Comment Re:Just one question... why? (Score 3) 119
Sharing the cache is hard
Cache is the vast majority of chip area in a modern processor; as others have pionted out, it's obvious that multiple processors should share a cache. However, this is difficult. The problem is that every load/store unit from every processor must share the same cache bandwidth.
Thus, for a 2-way chip with only a shared cache, memory latency---to the cache, the best possible case---is cut in half.
We can work around this by using various tricks up to and including multiported caches---but most of these tricks increase latency (lowering maximum clock speed) or require much more circuitry in the caches (we were sharing the cache because it was so big, remember?).

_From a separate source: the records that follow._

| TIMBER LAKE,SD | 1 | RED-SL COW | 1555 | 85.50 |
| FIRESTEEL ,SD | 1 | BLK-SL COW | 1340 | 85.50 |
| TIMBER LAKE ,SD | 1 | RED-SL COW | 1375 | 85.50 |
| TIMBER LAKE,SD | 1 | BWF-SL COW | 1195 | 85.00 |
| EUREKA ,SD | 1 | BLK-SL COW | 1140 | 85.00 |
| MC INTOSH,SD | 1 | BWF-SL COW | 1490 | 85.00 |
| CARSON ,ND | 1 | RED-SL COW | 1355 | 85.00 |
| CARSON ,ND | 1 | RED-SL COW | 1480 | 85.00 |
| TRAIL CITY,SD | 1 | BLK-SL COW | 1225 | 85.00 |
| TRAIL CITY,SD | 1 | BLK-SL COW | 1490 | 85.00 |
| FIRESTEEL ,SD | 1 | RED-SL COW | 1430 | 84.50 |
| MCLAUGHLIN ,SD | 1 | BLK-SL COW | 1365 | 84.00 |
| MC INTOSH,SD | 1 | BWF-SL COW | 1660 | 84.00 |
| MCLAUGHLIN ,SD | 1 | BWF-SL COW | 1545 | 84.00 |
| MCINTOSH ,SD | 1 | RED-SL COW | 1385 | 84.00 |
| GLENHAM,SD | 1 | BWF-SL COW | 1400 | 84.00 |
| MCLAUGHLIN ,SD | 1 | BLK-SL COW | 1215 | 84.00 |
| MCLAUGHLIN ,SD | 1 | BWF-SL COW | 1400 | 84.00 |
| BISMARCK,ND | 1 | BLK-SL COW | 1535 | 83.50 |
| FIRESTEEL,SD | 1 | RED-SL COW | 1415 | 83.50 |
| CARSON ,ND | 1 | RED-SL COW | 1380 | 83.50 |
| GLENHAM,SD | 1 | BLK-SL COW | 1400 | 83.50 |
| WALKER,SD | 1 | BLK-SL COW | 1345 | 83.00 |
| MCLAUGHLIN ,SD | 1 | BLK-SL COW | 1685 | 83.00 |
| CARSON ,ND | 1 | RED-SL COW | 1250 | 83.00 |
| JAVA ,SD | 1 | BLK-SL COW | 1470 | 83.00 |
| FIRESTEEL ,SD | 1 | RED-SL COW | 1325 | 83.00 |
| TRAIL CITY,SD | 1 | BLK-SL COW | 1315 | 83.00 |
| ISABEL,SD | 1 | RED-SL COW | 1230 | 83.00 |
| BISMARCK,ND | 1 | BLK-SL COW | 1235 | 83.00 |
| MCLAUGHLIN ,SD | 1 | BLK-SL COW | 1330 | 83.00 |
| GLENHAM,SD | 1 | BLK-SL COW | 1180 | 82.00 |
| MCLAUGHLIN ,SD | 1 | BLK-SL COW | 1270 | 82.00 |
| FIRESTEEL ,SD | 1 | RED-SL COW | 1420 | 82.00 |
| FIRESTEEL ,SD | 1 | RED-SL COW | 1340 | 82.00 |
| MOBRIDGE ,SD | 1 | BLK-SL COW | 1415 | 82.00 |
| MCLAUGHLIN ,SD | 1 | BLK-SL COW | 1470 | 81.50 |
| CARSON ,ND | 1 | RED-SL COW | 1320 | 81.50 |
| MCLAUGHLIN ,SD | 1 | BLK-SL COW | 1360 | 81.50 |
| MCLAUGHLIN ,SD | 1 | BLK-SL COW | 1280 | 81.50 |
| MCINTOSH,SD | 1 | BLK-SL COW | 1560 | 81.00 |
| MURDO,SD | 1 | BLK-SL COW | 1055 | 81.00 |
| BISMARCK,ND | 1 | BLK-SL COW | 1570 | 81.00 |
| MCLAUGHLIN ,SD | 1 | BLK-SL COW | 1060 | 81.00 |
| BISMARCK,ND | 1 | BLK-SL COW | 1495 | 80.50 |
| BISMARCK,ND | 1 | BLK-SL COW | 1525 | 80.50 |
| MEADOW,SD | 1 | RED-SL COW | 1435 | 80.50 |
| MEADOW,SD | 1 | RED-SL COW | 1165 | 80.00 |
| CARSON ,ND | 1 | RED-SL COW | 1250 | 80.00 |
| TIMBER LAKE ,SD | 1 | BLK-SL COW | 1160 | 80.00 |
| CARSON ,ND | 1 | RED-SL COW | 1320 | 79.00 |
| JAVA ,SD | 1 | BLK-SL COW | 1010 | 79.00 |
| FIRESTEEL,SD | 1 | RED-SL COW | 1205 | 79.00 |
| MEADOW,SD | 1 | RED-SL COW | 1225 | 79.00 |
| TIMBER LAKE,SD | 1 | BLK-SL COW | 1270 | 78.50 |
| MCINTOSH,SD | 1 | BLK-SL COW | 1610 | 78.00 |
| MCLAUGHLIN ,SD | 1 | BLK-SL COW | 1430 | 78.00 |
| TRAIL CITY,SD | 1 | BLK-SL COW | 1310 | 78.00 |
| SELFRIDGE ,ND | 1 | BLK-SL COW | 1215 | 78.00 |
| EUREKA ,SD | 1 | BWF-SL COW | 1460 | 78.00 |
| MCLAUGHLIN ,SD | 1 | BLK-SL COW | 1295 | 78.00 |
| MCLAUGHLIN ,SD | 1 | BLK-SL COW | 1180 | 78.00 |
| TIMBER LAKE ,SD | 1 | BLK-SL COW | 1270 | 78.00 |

It makes much more sense to share the circuitry that feeds into the cache.
Those are the superscalar execution units! Thus, SMT.
Utilization
Instead of keeping half the execution units busy, we attempt to keep them all busy. Extrapolating very roughly from Figure 2 we can expect to issue about half as many instructions as we have issue slots (actually less if we have a lot of execution units). The basic idea is we can cut the number of empty issue slots in half each time we add a new thread. Further, instructions from separate threads do not need to be checked for resource overlaps---this circuitry is the main source of complexity in a modern processor.
What's happening now has been predicted for a long time. The extra resources (a bigger register set, TLB, extra fetch units) required for multithreading are now cheaper than the extra resources you'd need (mostly pipeline overlap logic) to get a similar increase in single-threaded performance.
SMT easier than SMP?
Moving thread parallelism into the processor is actually easier for the compiler and programmer; the weak memory models implied by cache coherence models aren't an issue when threads share exactly the same memory subsystem.
To get an idea for how hard it is to really understand weak memory models, consider Java (which actually tries to explain the problem to programmers---in every other language you're on your own). Numerous examples of code in the JDK and elsewhere contain an idiom---double-checked locking---which is wrong on weakly-ordered architectures. What's this mean? Your "portable" Java code will break mysteriously when you move it to a fast SMP. Alternatively, you will need to run your code in a special "cripple mode" which is extremely slow.
From a programmer's perspective, SMT (as opposed to SMP) architectures will be a godsend.